Infection can spread from the site of the pressure ulcer to a deeper layer of skin. This type of infection is known as cellulitis and causes symptoms of pain and redness, plus swelling of the skin.
Left untreated, there is a risk that the infection can spread to the blood (blood poisoning or sepsis) or the membranes that surround the brain and spine (meningitis), both of which are life threatening conditions.
Cellulitis will need to be treated using a course of antibiotics.
If a person with a weak immune system has a pressure ulcer that becomes infected, there is a risk that the infection will spread into their blood and other organs. This is known as blood poisoning, or sepsis.
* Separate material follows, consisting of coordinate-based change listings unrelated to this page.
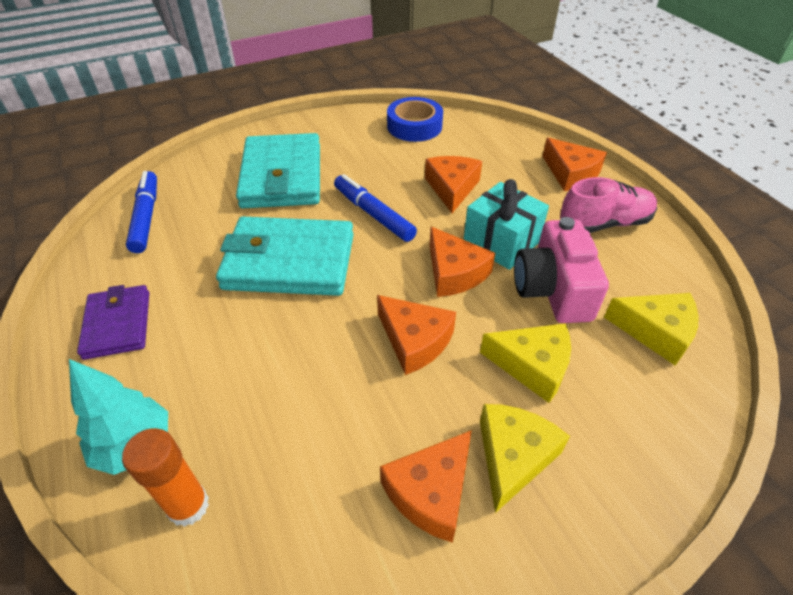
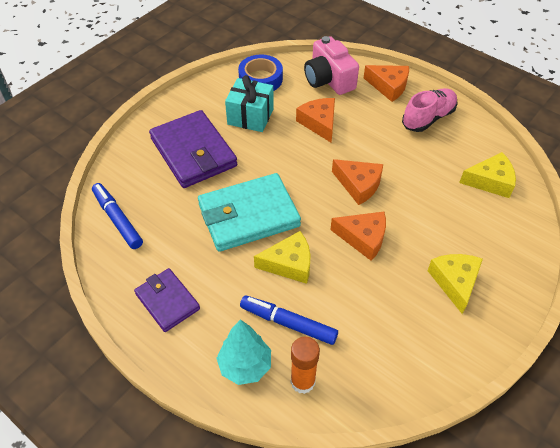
camera: 25 degrees left, 5 degrees up
(282, 176) = (193, 152): turquoise wallet -> purple wallet
(373, 214) = (280, 161): blue marker -> blue marker (288, 323)
(431, 492) = (425, 318): orange cheese -> none
(501, 243) = (374, 154): turquoise gift -> turquoise gift (250, 116)
(532, 366) = (437, 227): yellow cheese -> yellow cheese (289, 264)
(553, 290) = (422, 175): pink camera -> pink camera (329, 80)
In the most serious cases of blood poisoning, damage to multiple organs can lead to a large drop in blood pressure, which is known as septic shock. Septic shock can be fatal and symptoms include cold skin and an increased heart beat.
Blood poisoning is a medical emergency and requires immediate treatment in an intensive care unit (ICU) so that the functions of the body can be supported while the infection is treated with antibiotics, or antiviral medication.
Bone and joint infection
Infection can also spread from a pressure ulcer downward into underlying joints (septic arthritis) and bones (osteomyelitis).
Both of these infections can cause damage to cartilage, tissue, and bone, and may affect the function of the joints and limbs. Antibiotics are required to treat bone and joint infections and, in the most serious of cases, infected bones and joints may need to be surgically removed.
Necrotizing fasciitis, commonly known as 'flesh-eating' bacteria, is a serious skin infection that causes rapid tissue death. Necrotizing fasciitis can occur when a pressure ulcer becomes infected with a type of bacteria known as Group A streptococcus bacteria.
Emergency treatment is required and involves a combination of antibiotics and surgical debridement of the dead tissue.
Gas gangrene is a rare, but serious, form of infection that occurs when a pressure ulcer becomes infected with the clostridium bacteria. The bacteria thrives in environments where there is little, or no, oxygen. They produce gases and release dangerous toxins. Symptoms of gas gangrene include rapid swelling of the skin and severe pain.
Gas gangrene requires immediate treatment with surgical debridement and, in the most serious of cases, it may be necessary to amputate the affected body part in order to prevent the gangrene from spreading to the rest of the body.